=== Page excerpt ===
*****

Khyentse Foundation, a nonprofit organization founded by the revered Bhutanese lama, filmmaker, and author Dzongsar Jamyang Khyentse Rinpoche, has shared in a statement that it will continue its support for the Gandhari Manuscript Project, which is focused on conserving, photographing, studying, and publishing the Gandhari manuscript collection held at the Islamabad Museum in Pakistan.
In 2023, Khyentse Foundation announced that a major collection of 2,000-year-old Buddhist manuscripts in the Gandhari language and Kharoshthi script had been donated to the Islamabad Museum.* The estimated 50–60 birch-bark scrolls and scroll fragments of Buddhist texts represent the largest collection of Gandhari birch scrolls known to date, believed to date from the first century BCE to the second century CE.*
“Khyentse Foundation’s new funding for the [Gandhari Manuscript Project’s] work on the manuscripts makes a major contribution to the funding required for the next five-year phase of the project,” the foundation’s remarked in its statement. “It will enable the [Gandhari Manuscript Project] to complete the conservation of the manuscripts and to publish a significant number of the texts they preserve.”
Khyentse Foundation was founded by Dzongsar Khyentse Rinpoche in 2001 with the aim of promoting the Buddha’s teaching and supporting all traditions of Buddhist study and practice. The foundation’s activities include major text preservation and translation projects, support for monastic colleges in Asia, a worldwide scholarship and awards program, development of Buddhist studies at major universities, training and development for Buddhist teachers, and developing new modes of Dharma-inspired education for children.
“The conservation, imaging, study, and publication of these valuable manuscripts are being undertaken by members of the Gandhari Manuscript Project under an agreement between the Department of Archaeology and Museums, Pakistan, and the University of Sydney, Australia.” explained associate professor of South Asian Buddhist studies at the University of Sydney, Mark Allon. “The [Gandhari Manuscript Project] was able to embark on the first phase of the project in December 2023 with further funding from KF and additional funding from other Buddhist foundations, leading universities and institutes in the US and Canada, and Buddhist communities in Taiwan. . . .
“With two-thirds of the scrolls conserved, [Gandhari Manuscript Project] members have now begun the second phase of the project. This entails the scholarly publication of the manuscripts and making them available to wider interested audiences, especially in digital form and particularly to communities in Pakistan, for whom these manuscripts represent an important part of their cultural heritage. A further valuable component of this project is its goal of training Pakistani conservators in manuscript conservation and Pakistani students in the languages required to read, study, and publish these manuscripts—skills that Pakistan currently lacks.” (Khyentse Foundation)
Prof. Allon said the completion of the conservation laboratory meant that conservators were able to undertake conservation of the fragile birch-bark manuscripts. He highlighted the successful conservation of 28 of 38 unconserved scrolls, and the reconserving in glass of manuscripts previously conserved in plastic. Prof. Allon emphasized that unrolling and reading manuscripts—for the first time in almost 200-years—was highly skilled work, with some taking as long as a week to process.

*****

=== Entries shown ===
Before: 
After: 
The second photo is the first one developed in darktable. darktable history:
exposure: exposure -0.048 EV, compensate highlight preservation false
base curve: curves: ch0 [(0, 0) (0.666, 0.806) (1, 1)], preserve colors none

*****

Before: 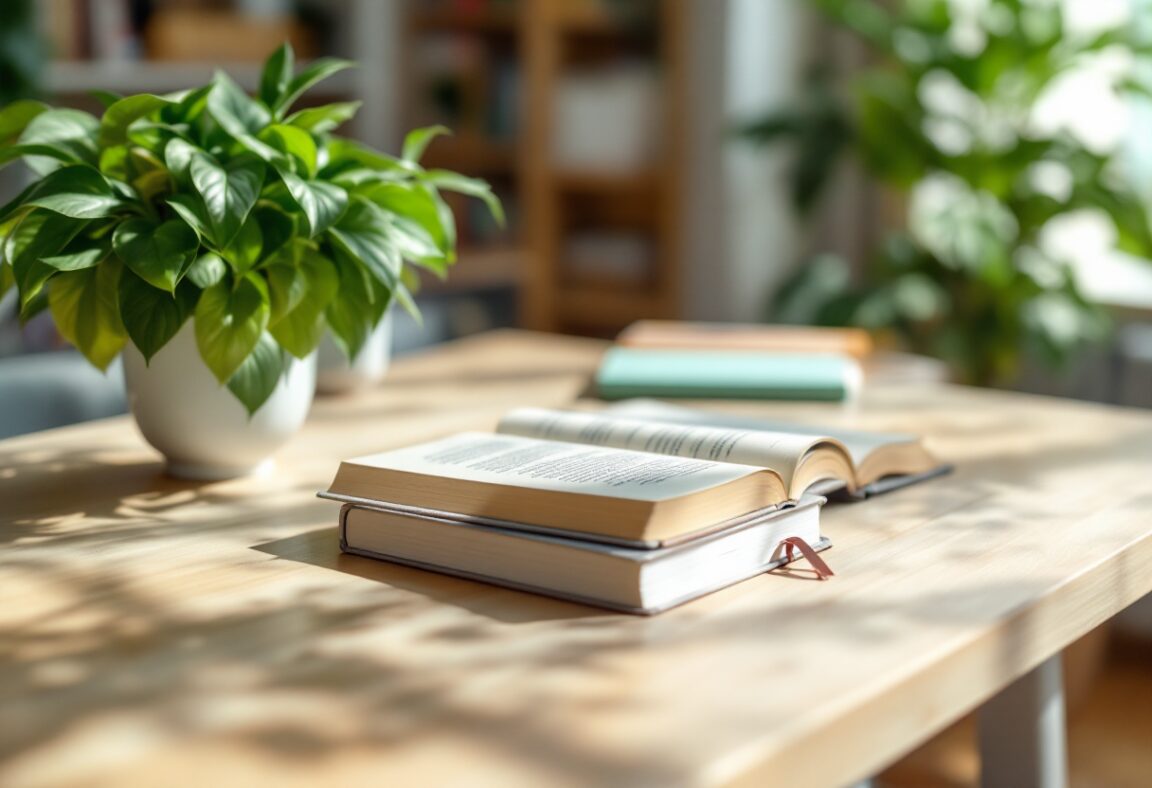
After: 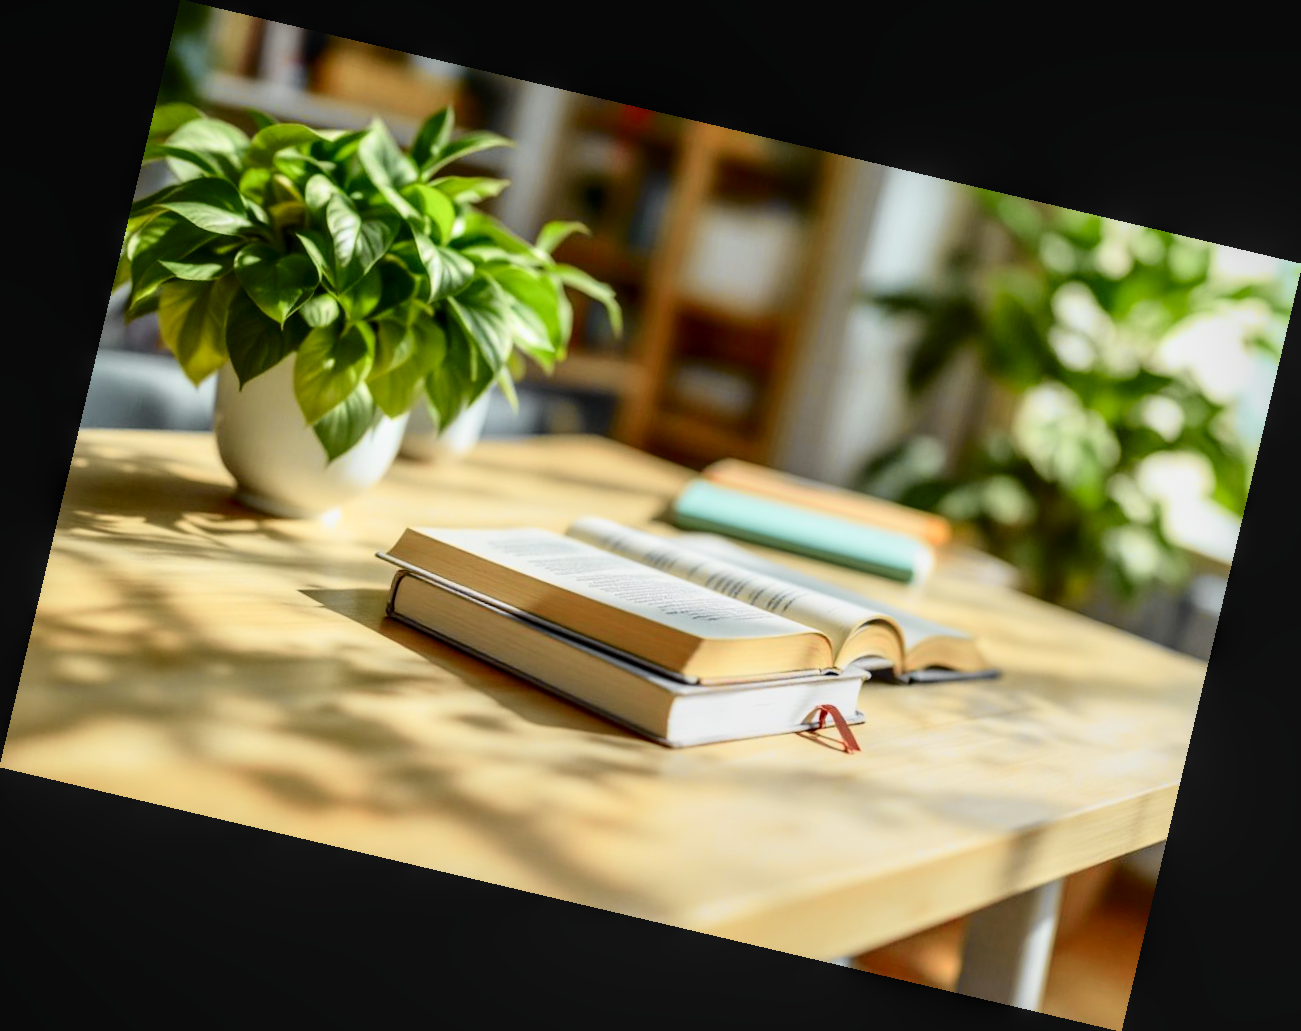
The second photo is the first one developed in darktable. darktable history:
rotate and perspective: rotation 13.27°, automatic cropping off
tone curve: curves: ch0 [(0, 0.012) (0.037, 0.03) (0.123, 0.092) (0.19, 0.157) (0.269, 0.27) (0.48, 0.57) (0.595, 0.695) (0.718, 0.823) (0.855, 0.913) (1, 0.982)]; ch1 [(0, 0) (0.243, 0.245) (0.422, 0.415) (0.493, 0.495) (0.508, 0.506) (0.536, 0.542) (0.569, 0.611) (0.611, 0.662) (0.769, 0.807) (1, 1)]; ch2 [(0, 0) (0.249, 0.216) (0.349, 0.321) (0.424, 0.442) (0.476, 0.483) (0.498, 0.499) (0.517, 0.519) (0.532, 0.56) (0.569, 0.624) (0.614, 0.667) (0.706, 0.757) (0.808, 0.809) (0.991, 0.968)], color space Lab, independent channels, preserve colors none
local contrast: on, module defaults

*****

=== Actions to take ===
1. Translate this sentence from the article on the Gandhari Manuscript Project into Spanish: "Khyentse Foundation was founded by Dzongsar Khyentse Rinpoche in 2001 with the aim of promoting the Buddha’s teaching and supporting all traditions of Buddhist study and practice."
2. From the article on the Gandhari Manuscript Project, output the passage running from "Khyentse Foundation, a" up to and including "Museum in Pakistan.", without any change.

=== Answers to the tasks ===
1. La Fundación Khyentse fue fundada por Dzongsar Khyentse Rinpoche en 2001 con el objetivo de promover la enseñanza del Buda y apoyar todas las tradiciones de estudio y práctica budistas.

2.
Khyentse Foundation, a nonprofit organization founded by the revered Bhutanese lama, filmmaker, and author Dzongsar Jamyang Khyentse Rinpoche, has shared in a statement that it will continue its support for the Gandhari Manuscript Project, which is focused on conserving, photographing, studying, and publishing the Gandhari manuscript collection held at the Islamabad Museum in Pakistan.